When creating your own callbacks, you can use RayDaskCallback directly, passing the callback functions as constructor arguments:

def my_presubmit_cb(task, key, deps):
    print(f"About to submit task {key}!")

with RayDaskCallback(ray_presubmit=my_presubmit_cb):
    z.compute(scheduler=ray_dask_get)

or you can subclass it, implementing the callback methods that you need:

class MyPresubmitCallback(RayDaskCallback):
    def _ray_presubmit(self, task, key, deps):
        print(f"About to submit task {key}!")

with MyPresubmitCallback():
    z.compute(scheduler=ray_dask_get)

You can also specify multiple callbacks:

# The hooks for both MyTimerCallback and MyPresubmitCallback will be
# called.
with MyTimerCallback(), MyPresubmitCallback():
    z.compute(scheduler=ray_dask_get)

Combining Dask callbacks with an actor yields simple patterns for stateful data aggregation, such as capturing task execution statistics and caching results.
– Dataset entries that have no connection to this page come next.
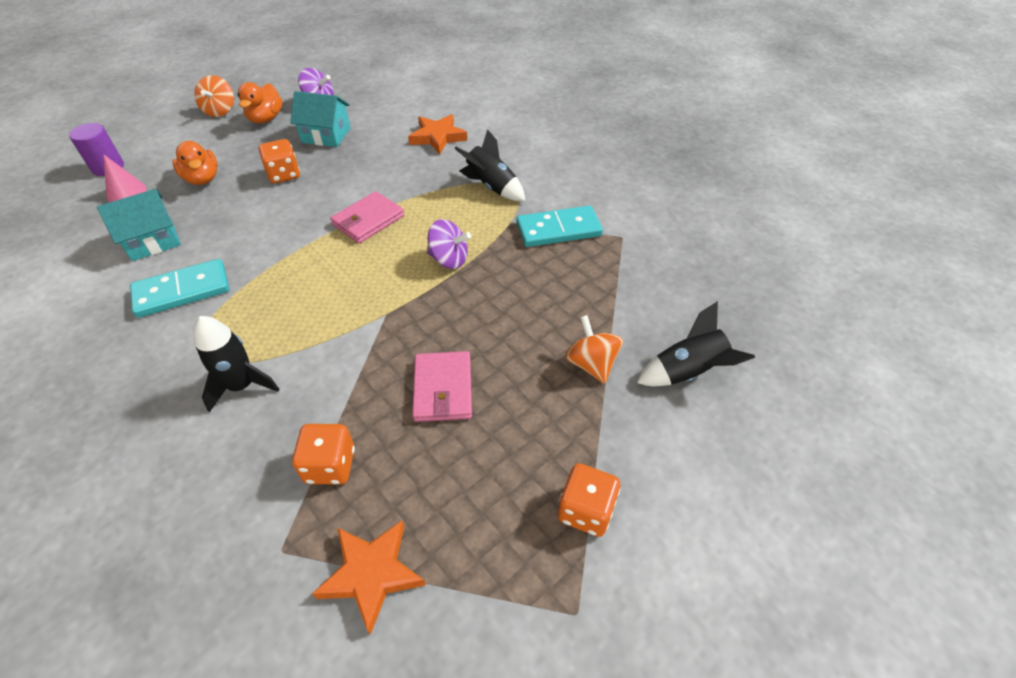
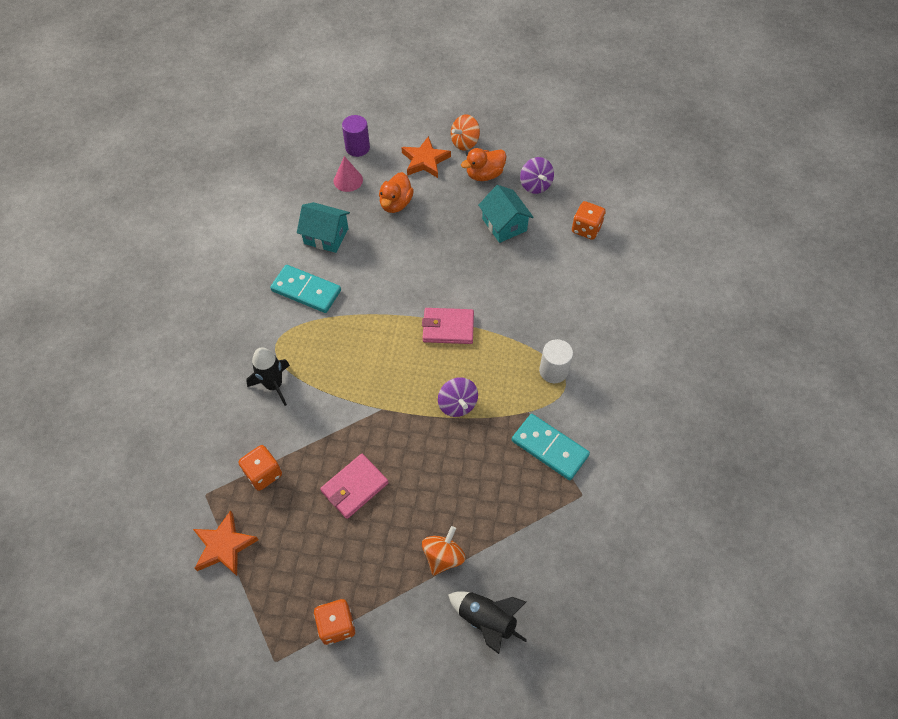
camera: 50 degrees right, 10 degrees up
(284, 175) = (442, 241): orange dice -> orange dice (586, 229)
(437, 137) = (573, 291): orange star -> orange star (425, 160)
(491, 187) = (553, 371): black rocket -> white cylinder

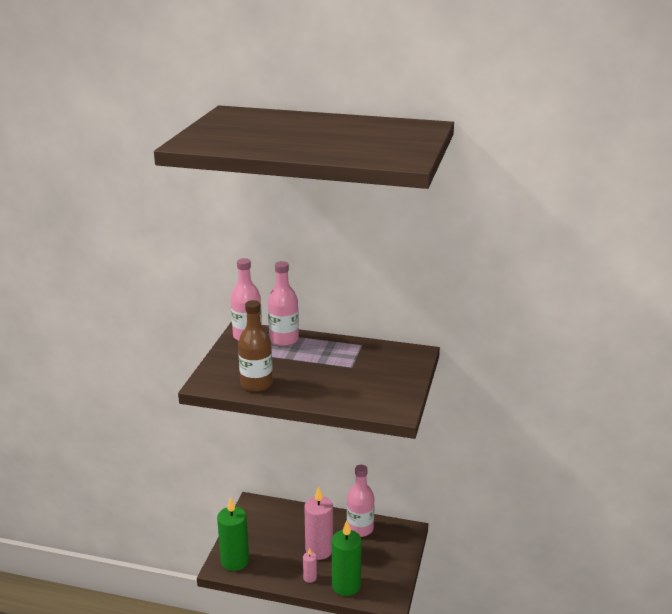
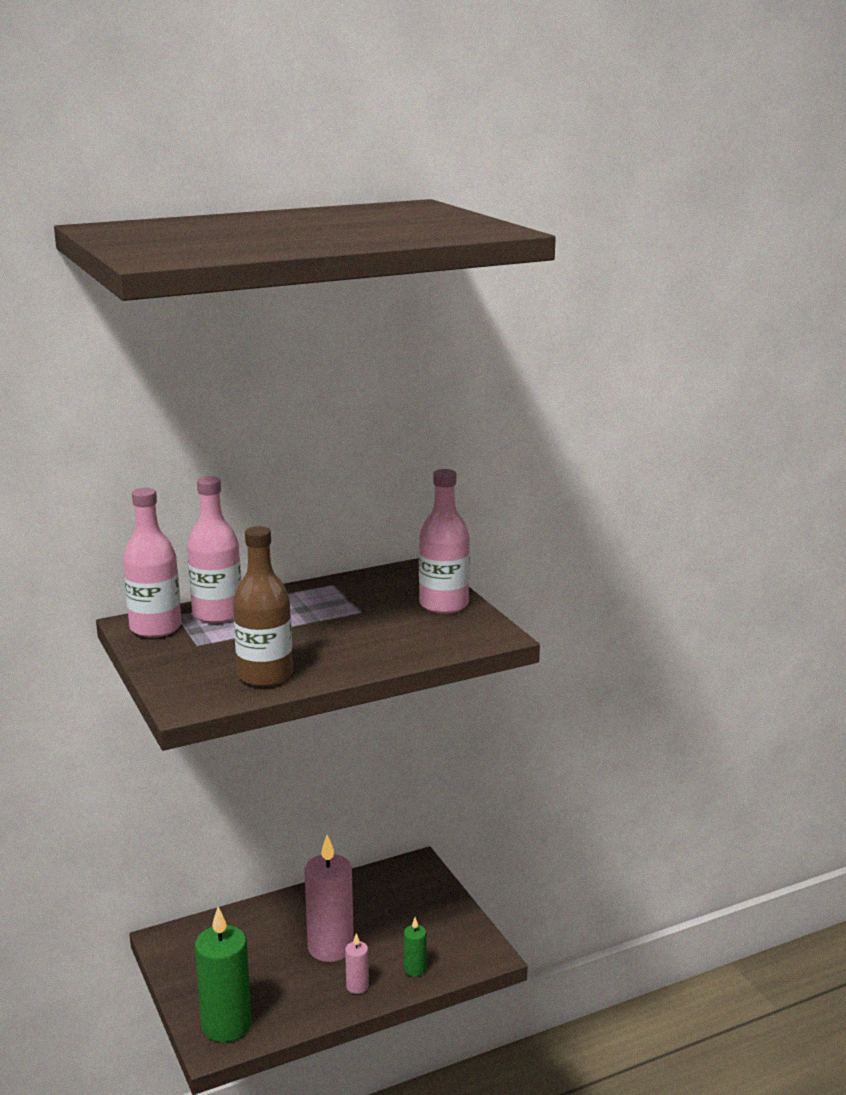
camera: 40 degrees left, 5 degrees down
(346, 585) = (415, 969): green candle -> green candle, size x0.47
(360, 529) = (355, 894): pink bottle -> pink bottle (443, 605)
Here is an example that does both, caching the result of a task if its execution time exceeds some user-defined threshold:

@ray.remote
class SimpleCacheActor:
    def __init__(self):
        self.cache = {}

    def get(self, key):
        # Raises KeyError if key isn't in cache.
        return self.cache[key]

    def put(self, key, value):
        self.cache[key] = value


class SimpleCacheCallback(RayDaskCallback):
    def __init__(self, cache_actor_handle, put_threshold=10):
        self.cache_actor = cache_actor_handle
        self.put_threshold = put_threshold

    def _ray_presubmit(self, task, key, deps):
        try:
            return ray.get(self.cache_actor.get.remote(str(key)))
        except KeyError:
            return None

    def _ray_pretask(self, key, object_refs):
        start_time = timer()
        return start_time

    def _ray_posttask(self, key, result, pre_state):
        execution_time = timer() - pre_state
        if execution_time > self.put_threshold:
            self.cache_actor.put.remote(str(key), result)


cache_actor = SimpleCacheActor.remote()
cache_callback = SimpleCacheCallback(cache_actor, put_threshold=2)
with cache_callback:
    z.compute(scheduler=ray_dask_get)

Note

The existing Dask scheduler callbacks (start, start_state, pretask, posttask, finish) are also available, which can be used to introspect the Dask task to Ray task conversion process, but note that the pretask and posttask hooks are executed before and after the Ray task is submitted, not executed, and that finish is executed after all Ray tasks have been submitted, not executed.

This callback API is currently unstable and subject to change.

API#

RayDaskCallback

Extends Dask's Callback class with Ray-specific hooks.

_ray_presubmit

Run before submitting a Ray task.

_ray_postsubmit

Run after submitting a Ray task.

_ray_pretask

Run before executing a Dask task within a Ray task.

_ray_posttask

Run after executing a Dask task within a Ray task.

_ray_postsubmit_all

Run after Ray submits all tasks.

_ray_finish

Run after Ray finishes executing all Ray tasks and returns the final result.